[Dataset entries]
== Segment start ==
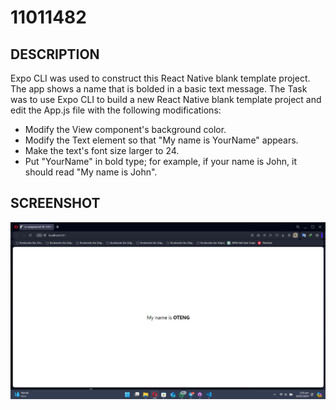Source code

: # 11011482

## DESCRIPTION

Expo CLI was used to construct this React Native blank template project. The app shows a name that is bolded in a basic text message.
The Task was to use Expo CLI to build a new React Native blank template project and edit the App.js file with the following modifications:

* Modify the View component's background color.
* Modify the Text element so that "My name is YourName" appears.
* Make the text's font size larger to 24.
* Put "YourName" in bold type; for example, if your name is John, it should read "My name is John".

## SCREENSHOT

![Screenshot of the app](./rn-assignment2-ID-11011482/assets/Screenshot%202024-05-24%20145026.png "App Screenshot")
== Segment end ==
*Work order*. Each line from the one holding "larger to 24." to the end of the entries is to be written out exactly. Skip every line before it.

*Response area*.
* Make the text's font size larger to 24.
* Put "YourName" in bold type; for example, if your name is John, it should read "My name is John".

## SCREENSHOT

![Screenshot of the app](./rn-assignment2-ID-11011482/assets/Screenshot%202024-05-24%20145026.png "App Screenshot")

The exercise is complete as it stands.